A singer, DiOrio has performed at a benefit for the nonprofit Maddie’s Promise last year. That has also led to his unique fundraising idea. For pledges of $25 or more, he records requests for his marathon playlist. He’s raised $6,500 so far – at least $2,000 has come from the playlist requests. Because he was a late entrant, MGH only required him to raise $500, but his personal goal had been $2,000. A lot more donations typically roll in during the last week before the race.
Donations can be made until Oct. 22 at givengain.com.
Some donors had asked for inspirational music, but others have been playing with his brain – asking for some songs that make DiOrio cringe. Some have chosen “Let It Go,” from “Frozen,” for example. His wife, who holds a degree in vocal pedagogy, found a musical based on “Silence of the Lambs” and requested a song from that. It was another friend who requested the extended-play earworm “It’s a Small World.”

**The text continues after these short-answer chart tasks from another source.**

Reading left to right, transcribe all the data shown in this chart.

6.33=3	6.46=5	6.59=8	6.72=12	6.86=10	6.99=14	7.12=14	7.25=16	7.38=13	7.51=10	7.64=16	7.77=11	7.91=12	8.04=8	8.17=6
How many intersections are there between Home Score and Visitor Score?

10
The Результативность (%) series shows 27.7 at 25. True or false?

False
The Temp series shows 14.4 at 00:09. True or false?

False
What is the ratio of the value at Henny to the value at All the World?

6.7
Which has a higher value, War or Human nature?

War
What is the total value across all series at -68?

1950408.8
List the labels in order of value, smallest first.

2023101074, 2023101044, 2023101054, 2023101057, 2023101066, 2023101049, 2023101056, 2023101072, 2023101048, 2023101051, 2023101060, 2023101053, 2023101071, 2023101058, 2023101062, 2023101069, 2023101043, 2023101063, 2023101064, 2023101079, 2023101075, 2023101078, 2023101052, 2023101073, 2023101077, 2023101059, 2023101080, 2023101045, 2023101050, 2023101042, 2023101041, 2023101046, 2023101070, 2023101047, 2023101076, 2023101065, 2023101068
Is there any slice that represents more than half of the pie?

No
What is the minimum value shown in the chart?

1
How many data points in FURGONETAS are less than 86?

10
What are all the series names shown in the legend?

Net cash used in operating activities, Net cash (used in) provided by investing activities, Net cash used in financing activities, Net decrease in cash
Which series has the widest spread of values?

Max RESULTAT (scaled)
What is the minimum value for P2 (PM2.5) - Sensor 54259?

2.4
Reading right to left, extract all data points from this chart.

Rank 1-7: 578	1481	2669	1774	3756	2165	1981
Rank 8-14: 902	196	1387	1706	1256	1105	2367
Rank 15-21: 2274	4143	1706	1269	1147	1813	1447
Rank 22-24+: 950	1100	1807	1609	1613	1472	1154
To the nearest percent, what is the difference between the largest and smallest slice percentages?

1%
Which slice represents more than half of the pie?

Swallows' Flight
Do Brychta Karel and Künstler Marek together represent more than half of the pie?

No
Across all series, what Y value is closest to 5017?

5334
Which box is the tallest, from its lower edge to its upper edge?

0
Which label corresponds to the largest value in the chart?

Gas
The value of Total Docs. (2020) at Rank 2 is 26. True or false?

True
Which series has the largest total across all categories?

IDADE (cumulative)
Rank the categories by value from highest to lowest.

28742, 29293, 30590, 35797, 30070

“If you want to make me hate this run, I’ll take your money,” he said. “MGH is going to benefit. … I don’t care. My minor time of suffering through your garbage song is going to pale in comparison to some kid going through chemotherapy.”
“Guys and Dolls” is his favorite musical, though.
For the last week of his training, DiOrio is alternating between 12- and eight-mile runs maintaining his marathon goal pace as he tapers distance, having run 20 miles the Saturday before. He also does some treadmill work, including a program that mimics the hills.
There were off days on Wednesday and Friday – when he walks.
Listening choices range from podcasts on walks and everything from Beastie Boys, TLC, and Lady Gaga to Foo Fighters on runs.
“What I have found out, over time, is there are some songs that fit perfectly into my pace,” he says. “The mental stuff will come. Every marathoner I’ve spoken to says, ‘If you can run 20 [miles], you can run 26.’ But, with Boston, 20 is at the base of Heartbreak Hill.”
Nutrition is a challenge for any marathoner, but as a gastric bypass patient, DiOrio has to find big benefits in small amounts. Hyrogels, which are glycogene support gels, are one of those keys, as are “Clif Bloks”, 90-calorie glucose chews.
Carbo-loading before the race is also out of the question. He had also consulted his MGH gastric surgical team about whether the gels were tolerable for nutrition. They had to have a meeting about it before advising him which nutritional gels would work best for him.
“I’m learning,” he said. “I’ve already got people telling me about other marathons. My line to folks is, we’ll see if I survive this one.”